Mr Barenboim, an Argentine-born Israeli who holds several musical directorships in Europe, is a harsh critic of Israel’s policies in the occupied territories. He co-founded, with the late Palestinian-American writer Edward Said, the West-Eastern Divan Orchestra, which brings together young Arab and Israeli musicians.

“Barenboim has taken an anti-Israel stance and he makes sure to slander Israel while using culture as leverage in order to state his political opinions against the state of Israel,” Ms Regev wrote.

Mr Barenboim serves as musical director of the Berlin State Opera, Milan’s La Scala and the Berliner Staatskapelle, but – contrary to Ms Regev’s post – holds no such position with the Berlin Philharmonic.

A spokeswoman for the Berlin State Opera – which is on summer recess – could not confirm the reports on Wednesday, and the Vienna Philharmonic denied it had any plans to visit Iran next month.

The shrill tone of the Israeli culture minister’s reaction to the rumour says something about her style as a politician, and quite a bit more about the current anxious mood in the Israeli establishment about the nuclear deal.

Her remarks also reflect a querulous, aggrieved tone among many Israeli officials as the Iran deal heads toward final implementation.

The Israeli government has argued tirelessly against the deal, saying it will free up billions of dollars Tehran can use to fund its own allies in the region – such as the Shia militant group Hezbollah – and put in place an inspections regime the Iranians can exploit if they choose to.
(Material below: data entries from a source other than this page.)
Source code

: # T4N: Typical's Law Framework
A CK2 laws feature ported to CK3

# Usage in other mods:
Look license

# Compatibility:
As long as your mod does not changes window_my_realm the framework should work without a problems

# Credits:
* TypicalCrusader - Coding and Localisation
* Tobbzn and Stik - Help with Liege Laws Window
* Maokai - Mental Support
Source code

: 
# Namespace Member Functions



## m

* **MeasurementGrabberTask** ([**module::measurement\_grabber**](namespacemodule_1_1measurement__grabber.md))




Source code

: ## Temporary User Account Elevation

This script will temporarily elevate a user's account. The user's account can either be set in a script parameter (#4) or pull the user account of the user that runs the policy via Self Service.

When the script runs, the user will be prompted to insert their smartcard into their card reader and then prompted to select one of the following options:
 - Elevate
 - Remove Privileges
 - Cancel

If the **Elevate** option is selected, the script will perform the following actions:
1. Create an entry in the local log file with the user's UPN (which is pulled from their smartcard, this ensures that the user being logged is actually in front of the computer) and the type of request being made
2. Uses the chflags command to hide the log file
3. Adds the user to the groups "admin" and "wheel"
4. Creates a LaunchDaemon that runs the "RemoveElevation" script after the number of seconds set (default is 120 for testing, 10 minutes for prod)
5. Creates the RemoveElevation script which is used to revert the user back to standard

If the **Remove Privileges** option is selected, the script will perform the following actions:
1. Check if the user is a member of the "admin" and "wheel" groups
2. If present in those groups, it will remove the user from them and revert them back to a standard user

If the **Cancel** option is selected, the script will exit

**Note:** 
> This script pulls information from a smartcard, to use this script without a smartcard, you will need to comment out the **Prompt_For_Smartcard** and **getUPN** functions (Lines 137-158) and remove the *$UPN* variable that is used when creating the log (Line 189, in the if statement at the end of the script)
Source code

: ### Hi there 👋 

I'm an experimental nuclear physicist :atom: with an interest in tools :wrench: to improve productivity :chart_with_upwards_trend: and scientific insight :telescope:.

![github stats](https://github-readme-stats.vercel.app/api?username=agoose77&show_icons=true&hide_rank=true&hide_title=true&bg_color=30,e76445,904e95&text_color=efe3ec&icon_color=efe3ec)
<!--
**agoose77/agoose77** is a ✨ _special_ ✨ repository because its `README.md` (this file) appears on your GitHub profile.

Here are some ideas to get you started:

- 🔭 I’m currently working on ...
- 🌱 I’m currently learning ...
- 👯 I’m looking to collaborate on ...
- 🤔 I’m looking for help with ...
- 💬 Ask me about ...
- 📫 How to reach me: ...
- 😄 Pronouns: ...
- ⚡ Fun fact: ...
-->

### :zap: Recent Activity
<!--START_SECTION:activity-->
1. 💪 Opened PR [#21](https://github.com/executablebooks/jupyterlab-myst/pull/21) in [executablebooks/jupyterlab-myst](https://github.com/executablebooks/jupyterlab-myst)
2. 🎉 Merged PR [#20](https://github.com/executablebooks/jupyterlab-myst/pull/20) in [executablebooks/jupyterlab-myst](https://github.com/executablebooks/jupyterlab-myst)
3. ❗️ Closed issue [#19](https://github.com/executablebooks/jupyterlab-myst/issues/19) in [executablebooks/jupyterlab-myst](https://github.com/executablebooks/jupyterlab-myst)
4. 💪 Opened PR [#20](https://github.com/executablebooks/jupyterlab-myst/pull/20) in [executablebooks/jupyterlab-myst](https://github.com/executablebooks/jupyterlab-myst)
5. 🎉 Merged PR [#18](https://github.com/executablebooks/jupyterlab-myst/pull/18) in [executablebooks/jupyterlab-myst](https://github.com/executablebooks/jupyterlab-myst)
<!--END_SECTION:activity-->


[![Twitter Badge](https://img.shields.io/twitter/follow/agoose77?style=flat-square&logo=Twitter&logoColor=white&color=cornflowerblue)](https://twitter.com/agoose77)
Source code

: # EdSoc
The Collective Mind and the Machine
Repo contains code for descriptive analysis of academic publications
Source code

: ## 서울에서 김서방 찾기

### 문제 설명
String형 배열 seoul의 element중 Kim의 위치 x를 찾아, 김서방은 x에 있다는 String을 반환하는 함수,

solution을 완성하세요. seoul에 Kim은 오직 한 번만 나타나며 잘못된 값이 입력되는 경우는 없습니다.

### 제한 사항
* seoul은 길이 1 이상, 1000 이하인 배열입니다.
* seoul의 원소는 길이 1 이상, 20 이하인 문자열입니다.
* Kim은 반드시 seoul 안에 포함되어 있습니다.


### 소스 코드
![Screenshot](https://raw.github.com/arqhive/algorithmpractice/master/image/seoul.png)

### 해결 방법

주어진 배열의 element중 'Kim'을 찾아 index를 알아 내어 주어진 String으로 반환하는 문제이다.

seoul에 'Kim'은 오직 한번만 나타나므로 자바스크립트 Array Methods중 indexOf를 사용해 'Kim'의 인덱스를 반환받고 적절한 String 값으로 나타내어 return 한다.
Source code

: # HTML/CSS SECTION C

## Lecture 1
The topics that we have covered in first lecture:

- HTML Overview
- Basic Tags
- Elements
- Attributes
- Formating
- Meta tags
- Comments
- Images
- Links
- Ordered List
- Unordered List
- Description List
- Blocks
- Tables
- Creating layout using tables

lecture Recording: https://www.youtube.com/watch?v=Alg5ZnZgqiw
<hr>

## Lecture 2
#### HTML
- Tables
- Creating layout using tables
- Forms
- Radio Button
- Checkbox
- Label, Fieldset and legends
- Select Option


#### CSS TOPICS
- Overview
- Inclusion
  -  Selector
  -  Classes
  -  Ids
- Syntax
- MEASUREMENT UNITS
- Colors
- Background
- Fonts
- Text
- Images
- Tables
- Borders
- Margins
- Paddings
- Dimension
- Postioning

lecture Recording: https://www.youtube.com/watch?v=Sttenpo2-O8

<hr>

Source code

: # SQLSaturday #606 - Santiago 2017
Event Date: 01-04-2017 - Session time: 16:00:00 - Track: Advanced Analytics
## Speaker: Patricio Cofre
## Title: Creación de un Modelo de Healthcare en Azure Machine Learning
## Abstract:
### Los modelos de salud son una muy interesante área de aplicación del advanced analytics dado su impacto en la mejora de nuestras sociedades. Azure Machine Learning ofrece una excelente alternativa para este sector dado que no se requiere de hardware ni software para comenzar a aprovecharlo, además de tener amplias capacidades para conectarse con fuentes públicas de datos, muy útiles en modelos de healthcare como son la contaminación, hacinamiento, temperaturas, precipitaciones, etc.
With more and more politicians and businesspeople planning visits to Tehran – including German foreign minister Frank-Walter Steinmeier, who is due there in October – many in Israel feel betrayed by its closest allies. This included the US, where more members of Congress are voicing support for the nuclear deal ahead of next month’s vote.

But it looks as if the show is going to go on whether Israel protests or not – and whether or not Mr Barenboim’s supposed visit to Iran ever takes place.